— Problem details —
Transcribe every record as it stands and set the images aside.

──────────────────────────────

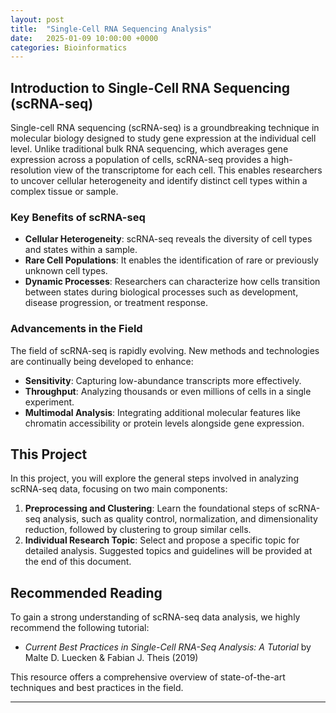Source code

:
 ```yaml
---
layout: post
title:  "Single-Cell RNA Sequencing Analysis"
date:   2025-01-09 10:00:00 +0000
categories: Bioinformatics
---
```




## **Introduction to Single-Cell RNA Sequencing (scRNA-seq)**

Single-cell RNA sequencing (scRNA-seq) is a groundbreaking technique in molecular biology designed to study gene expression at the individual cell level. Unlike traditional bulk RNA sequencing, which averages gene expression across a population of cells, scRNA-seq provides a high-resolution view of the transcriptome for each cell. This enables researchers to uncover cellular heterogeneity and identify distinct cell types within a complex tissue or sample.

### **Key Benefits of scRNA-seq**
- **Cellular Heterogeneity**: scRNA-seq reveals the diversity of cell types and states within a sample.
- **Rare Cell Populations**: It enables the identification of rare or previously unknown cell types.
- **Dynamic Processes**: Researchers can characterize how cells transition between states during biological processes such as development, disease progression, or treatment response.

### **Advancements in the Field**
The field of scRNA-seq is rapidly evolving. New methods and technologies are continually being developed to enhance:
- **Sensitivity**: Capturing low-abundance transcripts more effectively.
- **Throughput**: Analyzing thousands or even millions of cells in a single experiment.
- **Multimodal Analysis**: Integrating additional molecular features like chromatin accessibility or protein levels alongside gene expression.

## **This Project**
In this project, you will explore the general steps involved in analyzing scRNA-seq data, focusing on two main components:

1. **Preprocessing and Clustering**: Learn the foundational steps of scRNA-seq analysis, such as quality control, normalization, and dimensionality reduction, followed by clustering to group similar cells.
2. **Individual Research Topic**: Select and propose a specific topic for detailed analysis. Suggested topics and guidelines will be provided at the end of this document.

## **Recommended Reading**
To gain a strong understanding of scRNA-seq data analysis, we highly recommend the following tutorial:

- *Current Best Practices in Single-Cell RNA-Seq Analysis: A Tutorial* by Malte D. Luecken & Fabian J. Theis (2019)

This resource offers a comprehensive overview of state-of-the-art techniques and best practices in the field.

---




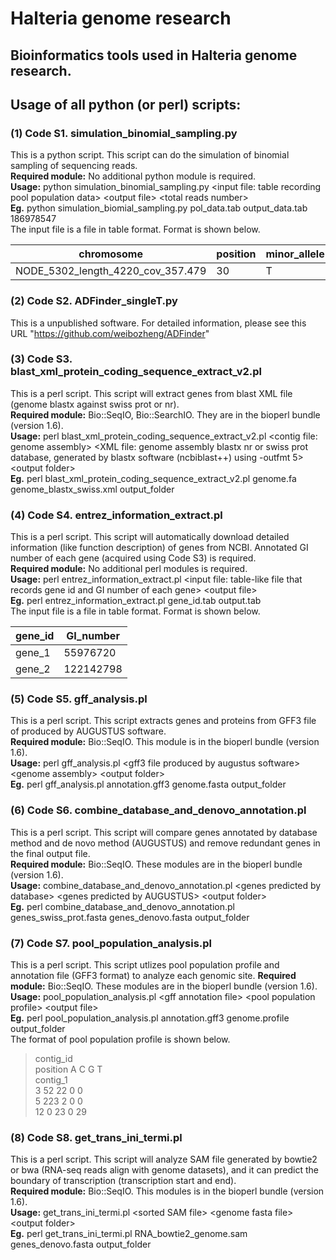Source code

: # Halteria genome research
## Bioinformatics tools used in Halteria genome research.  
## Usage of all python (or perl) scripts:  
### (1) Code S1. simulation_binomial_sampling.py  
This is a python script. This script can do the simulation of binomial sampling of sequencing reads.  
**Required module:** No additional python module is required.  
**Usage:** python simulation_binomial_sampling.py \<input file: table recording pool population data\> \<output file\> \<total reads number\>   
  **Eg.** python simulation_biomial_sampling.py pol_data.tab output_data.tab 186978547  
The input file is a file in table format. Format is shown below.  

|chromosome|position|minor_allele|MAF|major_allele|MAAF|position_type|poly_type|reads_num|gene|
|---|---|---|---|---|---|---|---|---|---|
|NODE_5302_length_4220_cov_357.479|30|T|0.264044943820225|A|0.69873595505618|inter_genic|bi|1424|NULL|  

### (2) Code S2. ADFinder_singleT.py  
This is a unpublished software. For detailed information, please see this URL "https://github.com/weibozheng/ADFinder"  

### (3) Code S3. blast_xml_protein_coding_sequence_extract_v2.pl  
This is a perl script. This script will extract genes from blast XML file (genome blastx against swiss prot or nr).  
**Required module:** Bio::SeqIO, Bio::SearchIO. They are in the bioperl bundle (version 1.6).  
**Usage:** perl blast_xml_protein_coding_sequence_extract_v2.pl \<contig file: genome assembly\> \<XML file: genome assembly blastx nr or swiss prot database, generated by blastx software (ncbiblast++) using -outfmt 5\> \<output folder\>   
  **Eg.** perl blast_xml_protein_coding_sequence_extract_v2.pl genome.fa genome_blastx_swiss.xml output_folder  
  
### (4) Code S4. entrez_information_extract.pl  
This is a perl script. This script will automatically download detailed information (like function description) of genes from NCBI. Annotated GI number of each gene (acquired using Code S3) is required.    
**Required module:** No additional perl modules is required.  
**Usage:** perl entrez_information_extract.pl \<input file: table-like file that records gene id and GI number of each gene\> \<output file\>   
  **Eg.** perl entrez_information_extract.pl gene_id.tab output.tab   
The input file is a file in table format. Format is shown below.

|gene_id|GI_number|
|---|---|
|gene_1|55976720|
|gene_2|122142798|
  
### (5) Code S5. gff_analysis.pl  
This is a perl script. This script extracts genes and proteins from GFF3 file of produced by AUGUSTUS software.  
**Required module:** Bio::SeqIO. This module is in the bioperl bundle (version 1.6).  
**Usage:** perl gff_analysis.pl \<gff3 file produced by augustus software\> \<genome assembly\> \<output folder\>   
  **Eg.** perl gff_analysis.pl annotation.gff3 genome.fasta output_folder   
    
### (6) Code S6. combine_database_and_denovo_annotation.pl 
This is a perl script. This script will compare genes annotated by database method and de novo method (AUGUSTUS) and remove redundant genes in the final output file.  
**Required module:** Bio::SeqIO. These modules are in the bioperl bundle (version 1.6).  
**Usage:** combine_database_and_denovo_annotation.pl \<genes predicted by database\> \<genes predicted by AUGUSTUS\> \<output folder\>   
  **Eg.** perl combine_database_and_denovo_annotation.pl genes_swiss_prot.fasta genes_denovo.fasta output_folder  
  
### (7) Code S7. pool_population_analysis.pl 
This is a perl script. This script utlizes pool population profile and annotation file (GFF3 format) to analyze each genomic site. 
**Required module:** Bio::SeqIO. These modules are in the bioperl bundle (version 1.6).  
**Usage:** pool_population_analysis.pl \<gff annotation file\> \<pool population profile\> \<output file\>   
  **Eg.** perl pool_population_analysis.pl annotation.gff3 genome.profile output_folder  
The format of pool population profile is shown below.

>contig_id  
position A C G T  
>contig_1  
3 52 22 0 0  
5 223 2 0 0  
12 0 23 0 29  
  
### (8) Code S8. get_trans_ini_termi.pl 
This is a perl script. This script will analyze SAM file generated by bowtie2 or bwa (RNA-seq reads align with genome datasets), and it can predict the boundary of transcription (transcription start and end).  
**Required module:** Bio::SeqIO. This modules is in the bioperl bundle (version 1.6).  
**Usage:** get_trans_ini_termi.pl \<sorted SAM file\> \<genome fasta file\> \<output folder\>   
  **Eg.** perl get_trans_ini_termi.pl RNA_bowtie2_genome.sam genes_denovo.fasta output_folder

──────────────────────────────

— Reply —
Source code

:
 ```yaml
---
layout: post
title:  "Single-Cell RNA Sequencing Analysis"
date:   2025-01-09 10:00:00 +0000
categories: Bioinformatics
---
```




## **Introduction to Single-Cell RNA Sequencing (scRNA-seq)**

Single-cell RNA sequencing (scRNA-seq) is a groundbreaking technique in molecular biology designed to study gene expression at the individual cell level. Unlike traditional bulk RNA sequencing, which averages gene expression across a population of cells, scRNA-seq provides a high-resolution view of the transcriptome for each cell. This enables researchers to uncover cellular heterogeneity and identify distinct cell types within a complex tissue or sample.

### **Key Benefits of scRNA-seq**
- **Cellular Heterogeneity**: scRNA-seq reveals the diversity of cell types and states within a sample.
- **Rare Cell Populations**: It enables the identification of rare or previously unknown cell types.
- **Dynamic Processes**: Researchers can characterize how cells transition between states during biological processes such as development, disease progression, or treatment response.

### **Advancements in the Field**
The field of scRNA-seq is rapidly evolving. New methods and technologies are continually being developed to enhance:
- **Sensitivity**: Capturing low-abundance transcripts more effectively.
- **Throughput**: Analyzing thousands or even millions of cells in a single experiment.
- **Multimodal Analysis**: Integrating additional molecular features like chromatin accessibility or protein levels alongside gene expression.

## **This Project**
In this project, you will explore the general steps involved in analyzing scRNA-seq data, focusing on two main components:

1. **Preprocessing and Clustering**: Learn the foundational steps of scRNA-seq analysis, such as quality control, normalization, and dimensionality reduction, followed by clustering to group similar cells.
2. **Individual Research Topic**: Select and propose a specific topic for detailed analysis. Suggested topics and guidelines will be provided at the end of this document.

## **Recommended Reading**
To gain a strong understanding of scRNA-seq data analysis, we highly recommend the following tutorial:

- *Current Best Practices in Single-Cell RNA-Seq Analysis: A Tutorial* by Malte D. Luecken & Fabian J. Theis (2019)

This resource offers a comprehensive overview of state-of-the-art techniques and best practices in the field.

---




Source code

: # Halteria genome research
## Bioinformatics tools used in Halteria genome research.  
## Usage of all python (or perl) scripts:  
### (1) Code S1. simulation_binomial_sampling.py  
This is a python script. This script can do the simulation of binomial sampling of sequencing reads.  
**Required module:** No additional python module is required.  
**Usage:** python simulation_binomial_sampling.py \<input file: table recording pool population data\> \<output file\> \<total reads number\>   
  **Eg.** python simulation_biomial_sampling.py pol_data.tab output_data.tab 186978547  
The input file is a file in table format. Format is shown below.  

|chromosome|position|minor_allele|MAF|major_allele|MAAF|position_type|poly_type|reads_num|gene|
|---|---|---|---|---|---|---|---|---|---|
|NODE_5302_length_4220_cov_357.479|30|T|0.264044943820225|A|0.69873595505618|inter_genic|bi|1424|NULL|  

### (2) Code S2. ADFinder_singleT.py  
This is a unpublished software. For detailed information, please see this URL "https://github.com/weibozheng/ADFinder"  

### (3) Code S3. blast_xml_protein_coding_sequence_extract_v2.pl  
This is a perl script. This script will extract genes from blast XML file (genome blastx against swiss prot or nr).  
**Required module:** Bio::SeqIO, Bio::SearchIO. They are in the bioperl bundle (version 1.6).  
**Usage:** perl blast_xml_protein_coding_sequence_extract_v2.pl \<contig file: genome assembly\> \<XML file: genome assembly blastx nr or swiss prot database, generated by blastx software (ncbiblast++) using -outfmt 5\> \<output folder\>   
  **Eg.** perl blast_xml_protein_coding_sequence_extract_v2.pl genome.fa genome_blastx_swiss.xml output_folder  
  
### (4) Code S4. entrez_information_extract.pl  
This is a perl script. This script will automatically download detailed information (like function description) of genes from NCBI. Annotated GI number of each gene (acquired using Code S3) is required.    
**Required module:** No additional perl modules is required.  
**Usage:** perl entrez_information_extract.pl \<input file: table-like file that records gene id and GI number of each gene\> \<output file\>   
  **Eg.** perl entrez_information_extract.pl gene_id.tab output.tab   
The input file is a file in table format. Format is shown below.

|gene_id|GI_number|
|---|---|
|gene_1|55976720|
|gene_2|122142798|
  
### (5) Code S5. gff_analysis.pl  
This is a perl script. This script extracts genes and proteins from GFF3 file of produced by AUGUSTUS software.  
**Required module:** Bio::SeqIO. This module is in the bioperl bundle (version 1.6).  
**Usage:** perl gff_analysis.pl \<gff3 file produced by augustus software\> \<genome assembly\> \<output folder\>   
  **Eg.** perl gff_analysis.pl annotation.gff3 genome.fasta output_folder   
    
### (6) Code S6. combine_database_and_denovo_annotation.pl 
This is a perl script. This script will compare genes annotated by database method and de novo method (AUGUSTUS) and remove redundant genes in the final output file.  
**Required module:** Bio::SeqIO. These modules are in the bioperl bundle (version 1.6).  
**Usage:** combine_database_and_denovo_annotation.pl \<genes predicted by database\> \<genes predicted by AUGUSTUS\> \<output folder\>   
  **Eg.** perl combine_database_and_denovo_annotation.pl genes_swiss_prot.fasta genes_denovo.fasta output_folder  
  
### (7) Code S7. pool_population_analysis.pl 
This is a perl script. This script utlizes pool population profile and annotation file (GFF3 format) to analyze each genomic site. 
**Required module:** Bio::SeqIO. These modules are in the bioperl bundle (version 1.6).  
**Usage:** pool_population_analysis.pl \<gff annotation file\> \<pool population profile\> \<output file\>   
  **Eg.** perl pool_population_analysis.pl annotation.gff3 genome.profile output_folder  
The format of pool population profile is shown below.

>contig_id  
position A C G T  
>contig_1  
3 52 22 0 0  
5 223 2 0 0  
12 0 23 0 29  
  
### (8) Code S8. get_trans_ini_termi.pl 
This is a perl script. This script will analyze SAM file generated by bowtie2 or bwa (RNA-seq reads align with genome datasets), and it can predict the boundary of transcription (transcription start and end).  
**Required module:** Bio::SeqIO. This modules is in the bioperl bundle (version 1.6).  
**Usage:** get_trans_ini_termi.pl \<sorted SAM file\> \<genome fasta file\> \<output folder\>   
  **Eg.** perl get_trans_ini_termi.pl RNA_bowtie2_genome.sam genes_denovo.fasta output_folder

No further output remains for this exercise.